[Saved entries]
----
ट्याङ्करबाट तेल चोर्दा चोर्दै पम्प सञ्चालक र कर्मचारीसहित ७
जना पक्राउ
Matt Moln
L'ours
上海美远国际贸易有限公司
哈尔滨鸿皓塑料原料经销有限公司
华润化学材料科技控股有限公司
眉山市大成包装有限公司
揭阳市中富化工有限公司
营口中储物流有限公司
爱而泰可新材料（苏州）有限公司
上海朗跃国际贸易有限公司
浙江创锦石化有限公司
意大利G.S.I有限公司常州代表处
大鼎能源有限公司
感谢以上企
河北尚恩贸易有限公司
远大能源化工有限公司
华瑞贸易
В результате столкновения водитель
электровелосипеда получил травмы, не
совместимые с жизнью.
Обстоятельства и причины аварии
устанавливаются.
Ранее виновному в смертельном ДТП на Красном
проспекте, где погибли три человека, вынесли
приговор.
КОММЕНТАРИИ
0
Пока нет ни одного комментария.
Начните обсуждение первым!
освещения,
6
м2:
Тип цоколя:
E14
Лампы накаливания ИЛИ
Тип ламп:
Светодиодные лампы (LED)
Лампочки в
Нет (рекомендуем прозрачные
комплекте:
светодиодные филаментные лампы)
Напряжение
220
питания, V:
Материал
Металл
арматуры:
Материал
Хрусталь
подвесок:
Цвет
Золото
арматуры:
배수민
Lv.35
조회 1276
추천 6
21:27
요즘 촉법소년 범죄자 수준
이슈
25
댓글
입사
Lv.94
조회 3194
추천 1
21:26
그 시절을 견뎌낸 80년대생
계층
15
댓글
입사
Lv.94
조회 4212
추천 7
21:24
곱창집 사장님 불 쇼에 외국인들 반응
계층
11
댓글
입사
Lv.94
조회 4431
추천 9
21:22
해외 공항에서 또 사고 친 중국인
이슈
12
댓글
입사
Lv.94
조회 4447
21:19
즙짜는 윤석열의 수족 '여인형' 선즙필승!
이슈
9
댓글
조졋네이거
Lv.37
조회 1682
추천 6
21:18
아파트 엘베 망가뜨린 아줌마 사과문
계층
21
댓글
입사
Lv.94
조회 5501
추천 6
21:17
----
## Task instructions
Leaving no line out, return the data above verbatim.

## Finished exercise
ट्याङ्करबाट तेल चोर्दा चोर्दै पम्प सञ्चालक र कर्मचारीसहित ७
जना पक्राउ
Matt Moln
L'ours
上海美远国际贸易有限公司
哈尔滨鸿皓塑料原料经销有限公司
华润化学材料科技控股有限公司
眉山市大成包装有限公司
揭阳市中富化工有限公司
营口中储物流有限公司
爱而泰可新材料（苏州）有限公司
上海朗跃国际贸易有限公司
浙江创锦石化有限公司
意大利G.S.I有限公司常州代表处
大鼎能源有限公司
感谢以上企
河北尚恩贸易有限公司
远大能源化工有限公司
华瑞贸易
В результате столкновения водитель
электровелосипеда получил травмы, не
совместимые с жизнью.
Обстоятельства и причины аварии
устанавливаются.
Ранее виновному в смертельном ДТП на Красном
проспекте, где погибли три человека, вынесли
приговор.
КОММЕНТАРИИ
0
Пока нет ни одного комментария.
Начните обсуждение первым!
освещения,
6
м2:
Тип цоколя:
E14
Лампы накаливания ИЛИ
Тип ламп:
Светодиодные лампы (LED)
Лампочки в
Нет (рекомендуем прозрачные
комплекте:
светодиодные филаментные лампы)
Напряжение
220
питания, V:
Материал
Металл
арматуры:
Материал
Хрусталь
подвесок:
Цвет
Золото
арматуры:
배수민
Lv.35
조회 1276
추천 6
21:27
요즘 촉법소년 범죄자 수준
이슈
25
댓글
입사
Lv.94
조회 3194
추천 1
21:26
그 시절을 견뎌낸 80년대생
계층
15
댓글
입사
Lv.94
조회 4212
추천 7
21:24
곱창집 사장님 불 쇼에 외국인들 반응
계층
11
댓글
입사
Lv.94
조회 4431
추천 9
21:22
해외 공항에서 또 사고 친 중국인
이슈
12
댓글
입사
Lv.94
조회 4447
21:19
즙짜는 윤석열의 수족 '여인형' 선즙필승!
이슈
9
댓글
조졋네이거
Lv.37
조회 1682
추천 6
21:18
아파트 엘베 망가뜨린 아줌마 사과문
계층
21
댓글
입사
Lv.94
조회 5501
추천 6
21:17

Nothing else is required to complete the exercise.